Without a detailed analysis of the relative convincing legal force of these conflicting theories, the compelling rationale in Continental Cas. Co. v. State of California, 41 Cal.App.3d 259 [115 Cal.Rptr. 868], although a class action with procedural and factual distinctions, is sufficient to break the impasse of these competing positions in favor of the respondent County. In Continental Cas. Co. v. State of California, supra, the court said at page 262: “The appellant bondsmen wish to change the terms of their contract with the state because the state incorrectly determined the amount of the money to be forfeited upon nonappearance of the bailee. Allowing restitution of a portion of the money forfeited would result in unjust enrichment of the surety. The *957surety enters a contract with the bailee which encompasses the risk that the bailee will not appear and has charged a fee which presumably is sufficient to provide a profitable enterprise despite occasional forfeitures of bail and penalty assessments. The innocent bondsman will be unable to return the fee to the bailee who is unavailable. In addition to enrichment by these fees, the bondsman is enriched by the fees for the amount of the penalty assessment paid by those whose bail has not been forfeited.

“The bondsmen should not be unjustly enriched at the expense of the Peace Officers’ Training Fund, the recipient of the forfeited penalties, which the Supreme Court notes would be irreparably injured should the fund be required to reimburse the money transferred. (See McDermott v. Superior Court, supra, 6 Cal.3d at p. 698, fn. 3.)”

A fortiori, in the case at bench, the Surety has received a handsome premium “which presumably is sufficient to provide a profitable enterprise despite occasional forfeitures of bail and penalty assessments” (italics added), and should not be unjustly enriched by retaining the penalty assessment at the expense of the Peace Officers’ Training Fund, the recipient of the forfeited penalties.

Judgment affirmed.

Wood, P. J., and Thompson, J., concurred.

Appellant’s petition for a hearing by the Supreme Court was denied March 26, 1975.

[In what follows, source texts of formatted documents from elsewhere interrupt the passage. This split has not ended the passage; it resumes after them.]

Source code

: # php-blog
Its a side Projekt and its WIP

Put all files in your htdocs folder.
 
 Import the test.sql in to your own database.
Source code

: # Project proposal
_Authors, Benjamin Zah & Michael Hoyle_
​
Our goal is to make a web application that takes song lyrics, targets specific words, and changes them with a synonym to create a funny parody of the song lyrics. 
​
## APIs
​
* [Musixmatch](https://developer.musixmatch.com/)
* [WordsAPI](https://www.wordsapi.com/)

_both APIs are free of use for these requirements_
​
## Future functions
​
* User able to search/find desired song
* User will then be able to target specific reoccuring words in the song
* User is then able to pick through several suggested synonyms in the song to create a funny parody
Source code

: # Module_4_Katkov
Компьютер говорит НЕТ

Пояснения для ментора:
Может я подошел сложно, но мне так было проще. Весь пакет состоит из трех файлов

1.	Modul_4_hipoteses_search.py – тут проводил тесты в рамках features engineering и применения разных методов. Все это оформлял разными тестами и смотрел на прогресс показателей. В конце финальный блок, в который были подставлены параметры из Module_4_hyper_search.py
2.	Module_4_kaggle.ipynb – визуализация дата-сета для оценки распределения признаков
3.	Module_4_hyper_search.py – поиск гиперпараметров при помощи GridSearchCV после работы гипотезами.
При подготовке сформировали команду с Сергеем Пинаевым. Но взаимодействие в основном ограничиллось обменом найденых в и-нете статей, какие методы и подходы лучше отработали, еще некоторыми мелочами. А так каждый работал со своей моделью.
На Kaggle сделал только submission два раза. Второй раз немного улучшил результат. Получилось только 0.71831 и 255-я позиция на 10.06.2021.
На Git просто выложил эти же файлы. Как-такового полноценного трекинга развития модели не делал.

ection 13521 of the Penal Code, as amended by Statutes 1970. provides;

“On and after September 18, 1959, there shall be levied a penalty assessment in an amount equal to five dollars ($5) for every twenty dollars ($20), or fraction thereof, of every fine, penalty, and forfeiture imposed and collected by the courts for criminal offenses, other than a fine, penalty, or forfeiture for an offense included within the penalty assessment provisions of Section 42050 of the Vehicle Code, an offense expressly exempted from the penalty assessment provisions of Section 42050 of the Vehicle Code, or a violation of the Fish and Game Code. Where multiple offenses are involved, the penalty assessment shall be based upon the total fine or bail for all offenses. When a fine is suspended, in whole or in part, the penalty assessment shall be reduced in proportion to the suspension.
“When any deposit of bail is made for an offense to which this section applies, the person making such deposit shall also deposit a sufficient amount to include the assessment precribed [j/c] in this section for forfeited bail. If bail is forfeited, the amount of such assessment shall be transmitted by the clerk of the court to the county treasury and thence to the State Treasury pursuant to this section. If bail is returned, the assessment made thereon pursuant to this section shall also be returned.
“After a determination by the court of the amount due, the clerk of the court shall collect the same and transmit it to the county treasury. It shall then be transmitted to the State Treasury to be deposited in the Peace Officers’ Training Fund. The transmission to the State Treasury shall be carried out in the same manner as fines collected for the state by a county.
“In any case where a person convicted of any offense to which this section applies is imprisoned until the fine is satisfied, the judge may waive all or any part of the penalty assessment the payment of which would work a hardship on the person convicted or his immediate family.”

“The obligation of a surety must be neither larger in amount nor in other respects more burdensome than that of the principal; and if in its terms it exceeds it, it is reducible in proportion to the principal obligation.”